## Your goal
Give an exact reproduction of the lines from the one with "4. folded white garment at [0, 541, 210, 742]" to the final line of the entries below, both ends included, and omit the pictures.

JSON cuboid outputs
┏━━

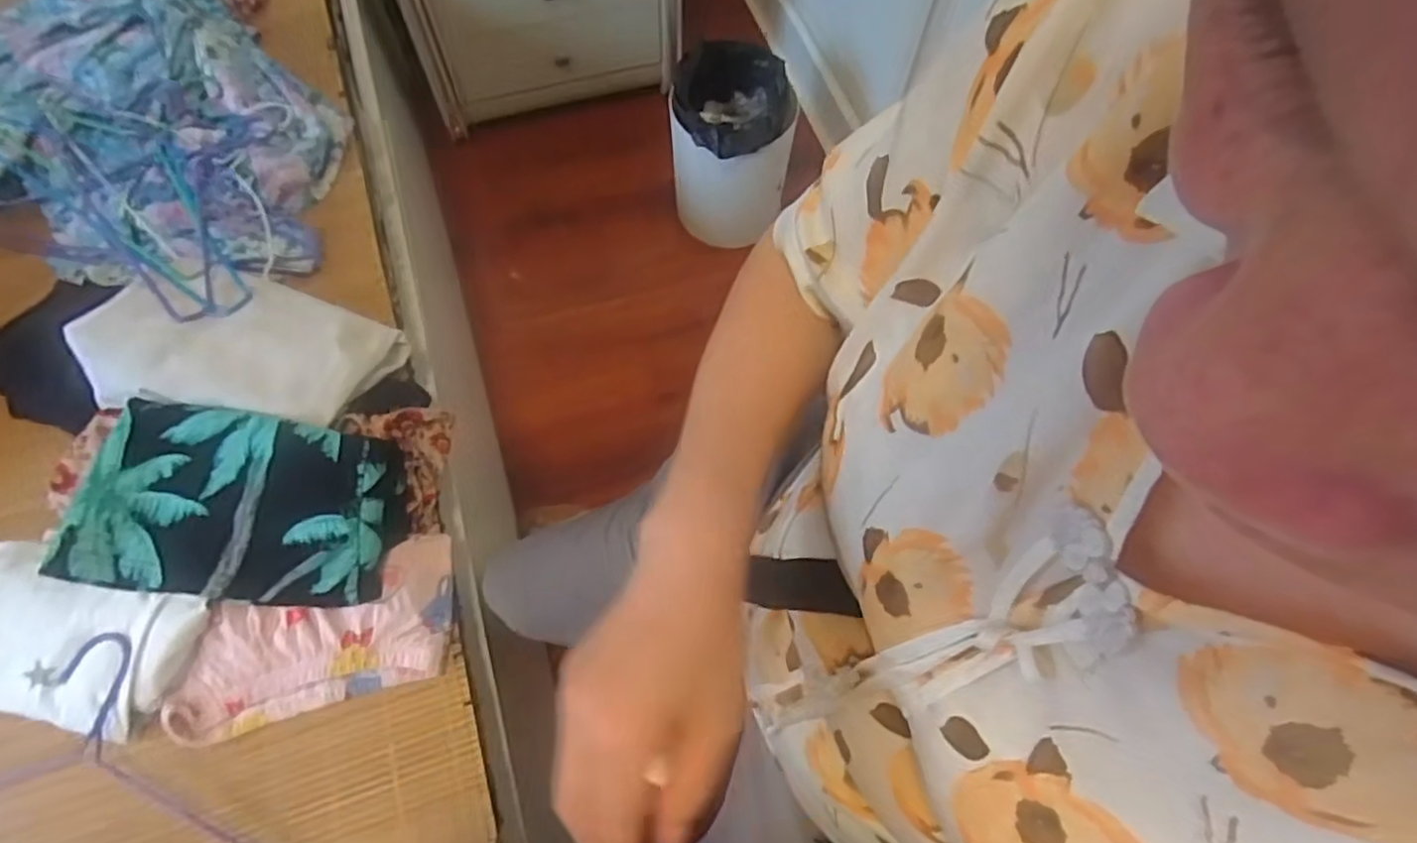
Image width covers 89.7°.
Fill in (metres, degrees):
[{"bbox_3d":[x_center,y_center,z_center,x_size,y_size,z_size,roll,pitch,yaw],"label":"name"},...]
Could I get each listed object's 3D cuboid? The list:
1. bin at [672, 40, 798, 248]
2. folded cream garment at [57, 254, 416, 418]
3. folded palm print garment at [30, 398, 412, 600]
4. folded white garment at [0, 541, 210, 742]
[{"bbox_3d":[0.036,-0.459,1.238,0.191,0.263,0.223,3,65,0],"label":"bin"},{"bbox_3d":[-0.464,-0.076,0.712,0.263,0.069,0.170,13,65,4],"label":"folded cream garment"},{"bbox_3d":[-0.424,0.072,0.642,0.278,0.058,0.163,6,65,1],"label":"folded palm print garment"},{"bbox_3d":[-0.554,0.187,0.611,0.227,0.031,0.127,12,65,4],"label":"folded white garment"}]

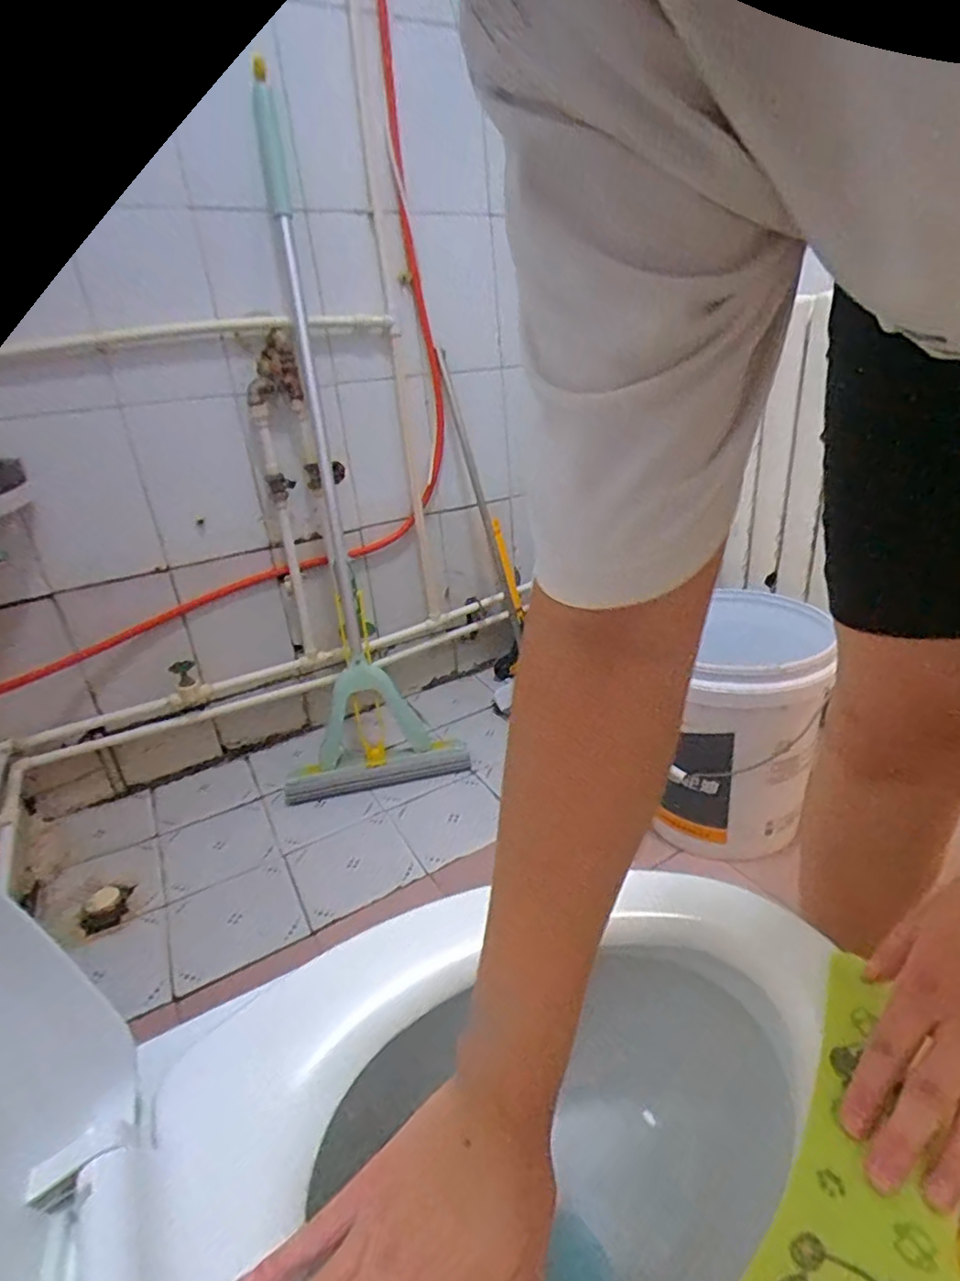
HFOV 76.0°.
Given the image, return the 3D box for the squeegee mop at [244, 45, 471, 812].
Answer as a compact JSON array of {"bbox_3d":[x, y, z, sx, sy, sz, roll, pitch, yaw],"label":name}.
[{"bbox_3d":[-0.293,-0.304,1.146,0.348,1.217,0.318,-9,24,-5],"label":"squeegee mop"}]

┗━━

## Solution
4. folded white garment at [0, 541, 210, 742]
[{"bbox_3d":[0.036,-0.459,1.238,0.191,0.263,0.223,3,65,0],"label":"bin"},{"bbox_3d":[-0.464,-0.076,0.712,0.263,0.069,0.170,13,65,4],"label":"folded cream garment"},{"bbox_3d":[-0.424,0.072,0.642,0.278,0.058,0.163,6,65,1],"label":"folded palm print garment"},{"bbox_3d":[-0.554,0.187,0.611,0.227,0.031,0.127,12,65,4],"label":"folded white garment"}]

HFOV 76.0°.
Given the image, return the 3D box for the squeegee mop at [244, 45, 471, 812].
Answer as a compact JSON array of {"bbox_3d":[x, y, z, sx, sy, sz, roll, pitch, yaw],"label":name}.
[{"bbox_3d":[-0.293,-0.304,1.146,0.348,1.217,0.318,-9,24,-5],"label":"squeegee mop"}]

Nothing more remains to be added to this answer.